The hike out the canyon was the most daunting part of the trip. We elected to begin in the late afternoon, once the shadows were in the canyon, and hoped to be out by dark. The radiant golden light of the western sun lit up the high layers of white sandstone, casting warm light below that was soaked up by the red and ochre tones of the stone layers around me. I thought of hymns and hummed the melodies as I marched up the dry creek bed towards the waiting switchbacks that rise steeply up the canyon wall at the trailhead. It wasn't going to be fun, but there was no other way out. After two thirds of the way my feet began to hurt with hotspots, I had used up most of my water, and everyone else I was hiking out with were way ahead of me. I didn't like the idea of being the old slow poke and making others wait for me, but I was doing my best and that was all I could do.
After hiking about ten miles, with the two most difficult miles yet to go at the shoulder of the rim, I paused to rest. I prayed to my Heavenly Father for help--I needed Him to lift me up and give me confidence that I could do this. . . before the darkness settled in! I started up the switchbacks and felt as though charged with new energy and joy for being there, even though it was tough and challenging. I paused at every other switchback and waited a minute to catch my breath and for my heart rate to slow down, enjoying the view and splendor of the last rays of sunlight. When I was almost to the top, the sun made its final glint of glory before dipping below the far rim of the canyon. At that moment, I raised both my hands up in the air, feeling such gratitude for the blessing of being there. And since I was all by myself, I felt inspired to proclaim out loud to the rocks below me: "There is a God!" After looking at the expanse of space and sky beyond me, I felt again to repeat and magnify the thought: "There is a God in the Heavens!!" But I could not stop the prompting of the Spirit speaking to my mind, so again I spoke out loud: "There is a God in the Heavens who loves me!!!" Then I knew what I wanted to say next, without any prompting, "There is a God in the Heavens who loves me, and I love Him."
I reached the top feeling great, so alive and thankful for making it, and my son-in-law was cheering me on for the last few hundred steps. Surely there is analogy here with our mortal journey, is there not?

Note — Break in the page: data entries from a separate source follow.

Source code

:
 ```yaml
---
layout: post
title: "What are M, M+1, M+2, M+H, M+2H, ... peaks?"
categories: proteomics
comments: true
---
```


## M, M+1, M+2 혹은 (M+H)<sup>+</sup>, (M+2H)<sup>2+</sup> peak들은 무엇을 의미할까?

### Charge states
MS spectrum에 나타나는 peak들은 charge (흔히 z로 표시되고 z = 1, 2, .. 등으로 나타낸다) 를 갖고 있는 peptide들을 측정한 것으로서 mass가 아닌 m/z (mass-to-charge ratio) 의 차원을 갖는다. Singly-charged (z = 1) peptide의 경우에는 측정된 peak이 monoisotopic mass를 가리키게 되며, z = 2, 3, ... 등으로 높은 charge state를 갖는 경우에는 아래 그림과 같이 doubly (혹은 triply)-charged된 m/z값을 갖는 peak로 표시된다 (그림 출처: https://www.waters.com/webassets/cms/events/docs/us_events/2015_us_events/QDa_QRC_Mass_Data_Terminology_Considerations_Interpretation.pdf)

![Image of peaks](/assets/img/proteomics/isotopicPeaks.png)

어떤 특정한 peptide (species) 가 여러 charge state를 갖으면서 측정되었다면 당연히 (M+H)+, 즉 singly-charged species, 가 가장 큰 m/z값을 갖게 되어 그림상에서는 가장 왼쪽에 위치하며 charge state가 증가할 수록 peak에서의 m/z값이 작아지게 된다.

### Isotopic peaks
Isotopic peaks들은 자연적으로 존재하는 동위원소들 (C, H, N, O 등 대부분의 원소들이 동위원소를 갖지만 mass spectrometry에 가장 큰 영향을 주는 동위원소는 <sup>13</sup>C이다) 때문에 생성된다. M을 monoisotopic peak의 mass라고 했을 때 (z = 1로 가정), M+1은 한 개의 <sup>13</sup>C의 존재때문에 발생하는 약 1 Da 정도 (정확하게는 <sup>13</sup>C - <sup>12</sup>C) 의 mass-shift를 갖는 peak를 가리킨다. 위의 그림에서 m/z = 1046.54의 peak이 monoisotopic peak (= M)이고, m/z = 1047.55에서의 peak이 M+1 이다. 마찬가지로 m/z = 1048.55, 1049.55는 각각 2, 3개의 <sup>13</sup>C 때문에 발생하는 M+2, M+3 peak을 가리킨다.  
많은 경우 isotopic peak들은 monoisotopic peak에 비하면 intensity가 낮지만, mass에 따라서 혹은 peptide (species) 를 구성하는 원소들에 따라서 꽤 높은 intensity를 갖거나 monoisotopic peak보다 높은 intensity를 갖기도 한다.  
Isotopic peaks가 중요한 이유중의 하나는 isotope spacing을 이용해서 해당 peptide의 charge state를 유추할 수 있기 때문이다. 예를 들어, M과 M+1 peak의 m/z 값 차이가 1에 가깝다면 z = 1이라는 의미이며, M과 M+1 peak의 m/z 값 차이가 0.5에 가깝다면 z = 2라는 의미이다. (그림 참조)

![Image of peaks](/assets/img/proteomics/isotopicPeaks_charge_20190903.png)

When I returned home from Havasupai I had an email waiting for me from a man I've known for years, asking if I were still available for employment. This person owns a food company in Oregon, and he was hoping I might be interested in his company. I flew out the next week for a job interview, and what he really wanted to know about me was where I saw my life's priorities and values, a personal question that almost blew me away. I responded frankly--my family, my career, my faith. I have since joined his company, and I am responsible for new product innovation, which is just exactly what I want to do. My new home is now in Oregon, which actually is my old home, since I was born and raised in Oregon and left 30 years ago... so this is a home-coming that goes beyond my longing hopes to a dream come true. I am simply thrilled with the new job, and credit my 8 month ordeal to the Lord's knowledge of where I could end up and holding out for me when I might have caved in.
Truly, there is a God in the Heavens who loves me, and I love him.
P.S. Just in case you're wondering, the Gecko will always remain a part of me and this blog. Anyways, I don't particularly want to morph into a salamander or a banana slug, even if they are more prevalent here in the great Pacific Northwest.